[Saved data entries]
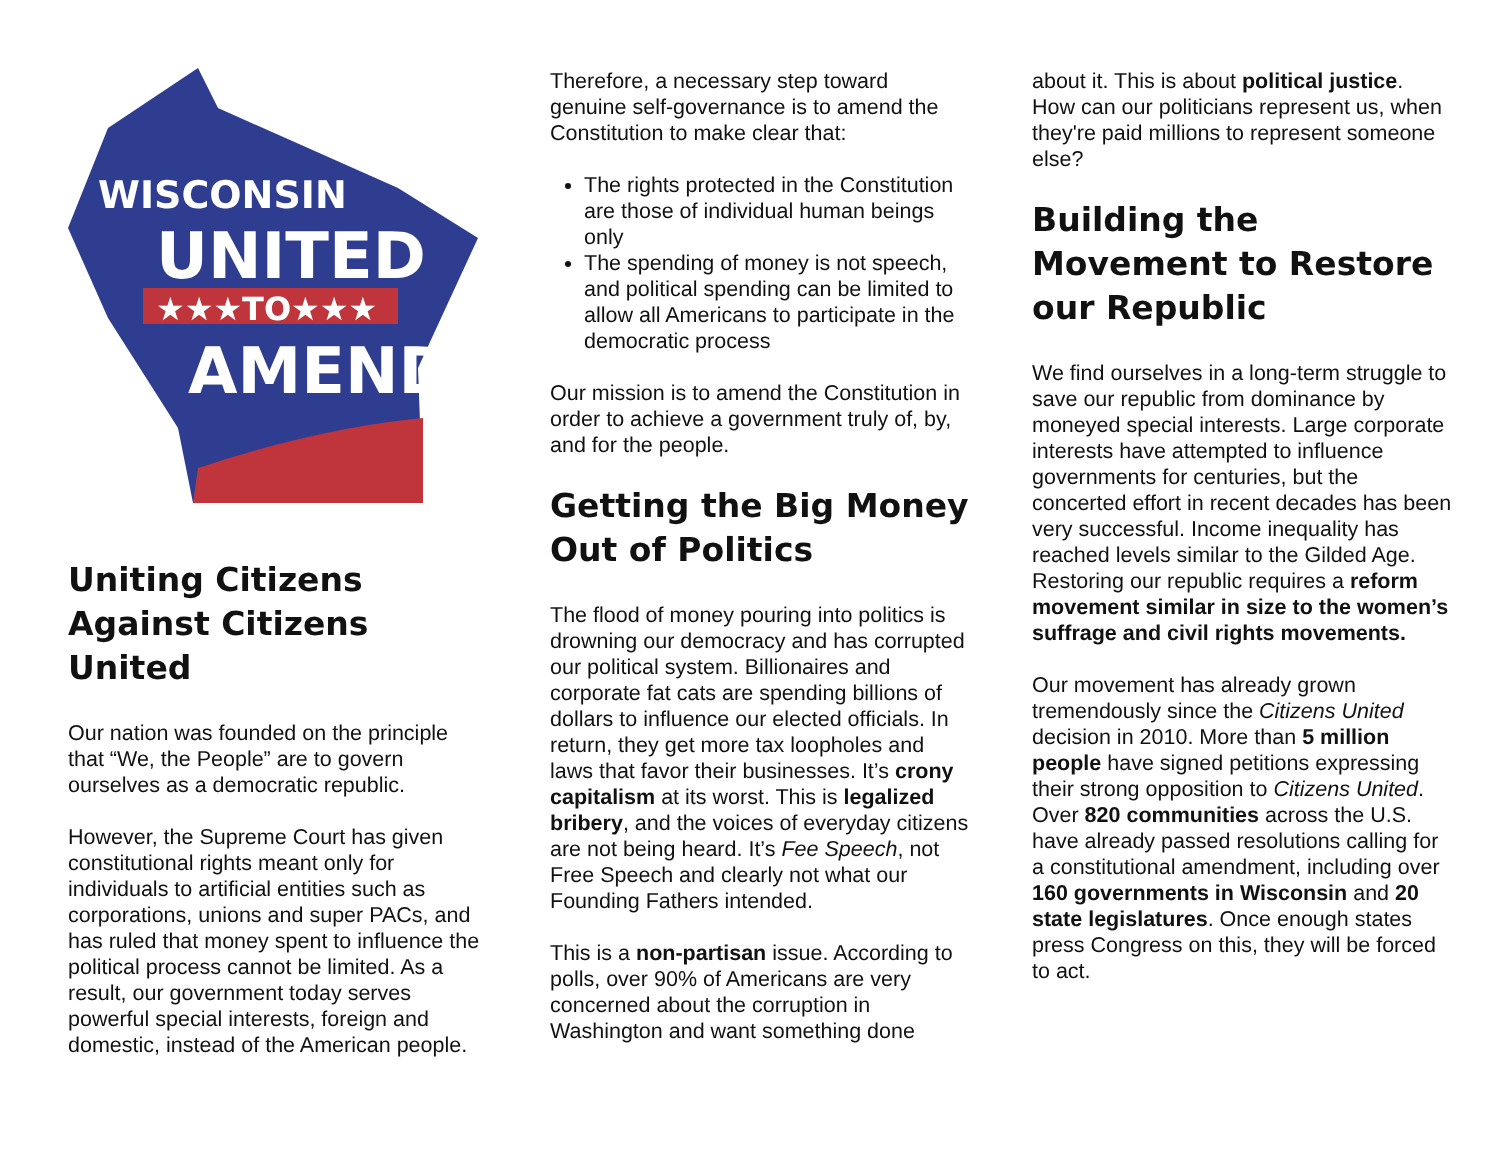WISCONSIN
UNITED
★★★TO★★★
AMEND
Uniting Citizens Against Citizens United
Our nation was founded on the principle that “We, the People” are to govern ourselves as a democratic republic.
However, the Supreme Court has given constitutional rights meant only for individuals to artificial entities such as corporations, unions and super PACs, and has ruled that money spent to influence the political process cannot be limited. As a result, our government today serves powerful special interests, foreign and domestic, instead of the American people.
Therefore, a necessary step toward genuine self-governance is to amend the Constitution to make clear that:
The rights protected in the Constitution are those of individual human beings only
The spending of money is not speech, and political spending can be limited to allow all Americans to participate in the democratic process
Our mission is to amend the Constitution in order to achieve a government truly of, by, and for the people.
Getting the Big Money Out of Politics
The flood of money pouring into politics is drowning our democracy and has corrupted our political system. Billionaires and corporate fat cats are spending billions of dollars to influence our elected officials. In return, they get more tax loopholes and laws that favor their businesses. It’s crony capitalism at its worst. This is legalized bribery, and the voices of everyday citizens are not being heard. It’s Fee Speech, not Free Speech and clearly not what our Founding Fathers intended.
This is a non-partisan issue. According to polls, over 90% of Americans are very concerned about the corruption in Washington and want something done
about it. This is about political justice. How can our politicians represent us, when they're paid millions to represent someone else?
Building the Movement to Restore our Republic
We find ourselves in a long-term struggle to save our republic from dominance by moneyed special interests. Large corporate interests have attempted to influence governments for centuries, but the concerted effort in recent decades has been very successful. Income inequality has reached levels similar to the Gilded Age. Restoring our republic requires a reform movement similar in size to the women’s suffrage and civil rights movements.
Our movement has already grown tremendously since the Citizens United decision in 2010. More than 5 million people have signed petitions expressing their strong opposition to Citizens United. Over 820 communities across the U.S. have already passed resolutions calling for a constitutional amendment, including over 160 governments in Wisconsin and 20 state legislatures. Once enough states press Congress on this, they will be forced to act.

■ Goal of the exercise
The word "interests": say how many lines of the records hold it, and give nothing but the number.

■ Expected output
2